# I joined a group at school



## Shy extrovert (Dec 6, 2017)

I joined a school club for people that wanna play games. This is great because the past year, I've had 3 people that I was very close to leave my life, and I have friends still but I only have like 2 people I consider close anymore. I had a friend at university that I no longer have classes or break times with. I even arranged a meeting with some of them though I barely knew them, and we had some very fun conversations. They meet semi regularly so I wanna try to put myself out there. I've just gotten to the point that having a friend group is a privledge to me again, even though most people have one and think nothing of it


----------



## CaptainPeanuts (Oct 29, 2015)

Shy extrovert said:


> I joined a school club for people that wanna play games. This is great because the past year, I've had 3 people that I was very close to leave my life, and I have friends still but I only have like 2 people I consider close anymore. I had a friend at university that I no longer have classes or break times with. I even arranged a meeting with some of them though I barely knew them, and we had some very fun conversations. They meet semi regularly so I wanna try to put myself out there. I've just gotten to the point that having a friend group is a privledge to me again, even though most people have one and think nothing of it


That is good. Groups are great, getting out is very healthy and better reinforcement for future events. I don't tend to do this very often, and in a small town it's hard to get out. I will have to try and find some sort of group to attend to...


----------



## mezzoforte (May 16, 2010)

Awesome job!! I honestly regret being too scared to join any clubs in school. I hope you're able to make some good friends and memories.


----------



## AV1988 (Feb 19, 2020)

mezzoforte said:


> Awesome job!! I honestly regret being too scared to join any clubs in school. I hope you're able to make some good friends and memories.


Same. I regret quitting sports because of anxiety. I think if I'd have kept it up, I'd feel better in the long run.

Oh well, there's still time for us to find hobbies!!


----------



## mezzoforte (May 16, 2010)

AV1988 said:


> Same. I regret quitting sports because of anxiety. I think if I'd have kept it up, I'd feel better in the long run.
> 
> Oh well, there's still time for us to find hobbies!!


Yes, I would do sports if I could go back in time! I just started running as a hobby last year, and I was so out-of-shape when I started because I had been completely sedentary throughout school lol.


----------



## AV1988 (Feb 19, 2020)

mezzoforte said:


> Yes, I would do sports if I could go back in time! I just started running as a hobby last year, and I was so out-of-shape when I started because I had been completely sedentary throughout school lol.


I started jogging last week. I used to be relatively in shape. Now I'm lazy and my anxiety is heightening. Activities are said to lower anxiety so trying to stay busy.


----------



## andy1984 (Aug 18, 2006)

what games do you play?


----------



## mezzoforte (May 16, 2010)

AV1988 said:


> I started jogging last week. I used to be relatively in shape. Now I'm lazy and my anxiety is heightening. Activities are said to lower anxiety so trying to stay busy.


Awesome, keep it up! Runner's high is an amazing feeling.


----------



## Shy extrovert (Dec 6, 2017)

andy1984 said:


> what games do you play?


Most people play league of legends or smash or any other competitive. Game. I mostly go for the smash meetups


----------



## wmu'14 (Sep 17, 2010)

That's great! I encourage everyone to join a club or sport or some kind of extracurricular activity at school, no matter what is,,


----------



## Shy extrovert (Dec 6, 2017)

wmu'14 said:


> That's great! I encourage everyone to join a club or sport or some kind of extracurricular activity at school, no matter what is,,


Agreed, even if you don't do anything really outside of the club, you're still interacting with people with similar interests. I'm really glad this club worked out, last semester I found an art club but they met when I had work


----------

* EXTRACTED MATERIAL
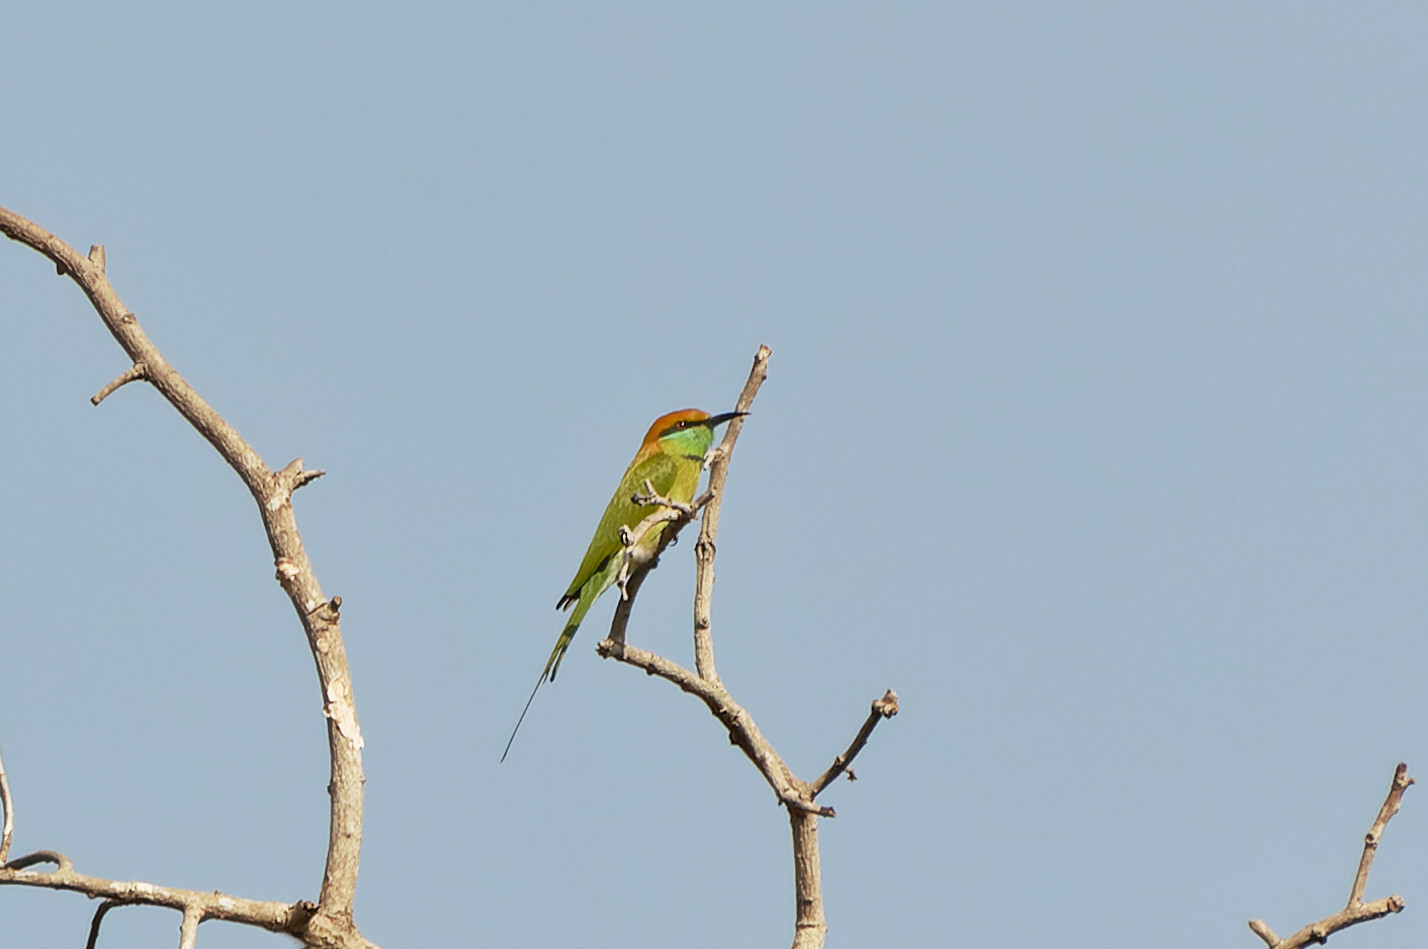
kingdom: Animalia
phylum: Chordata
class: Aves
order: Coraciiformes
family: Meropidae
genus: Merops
--
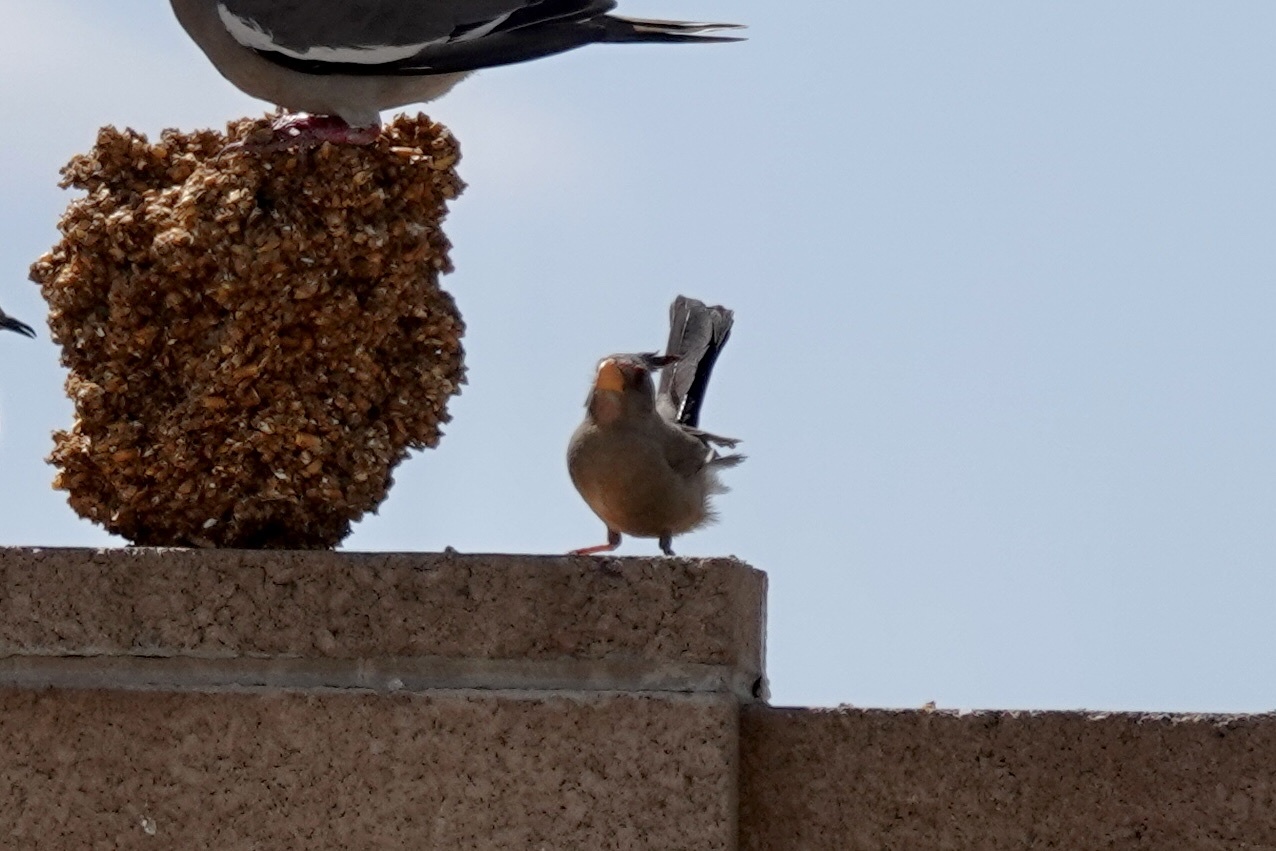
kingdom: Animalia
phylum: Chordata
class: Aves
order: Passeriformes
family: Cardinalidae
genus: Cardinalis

* REQUEST
Answer these from the forum thread about joining a school club.
(a) How many people who were very close to Shy extrovert left their life in the past year?
(b) What did AV1988 quit because of anxiety?
(c) Why didn't the art club Shy extrovert found last semester work out?

* TASK ANSWER
(a) 3
(b) Sports
(c) It met when Shy extrovert had work.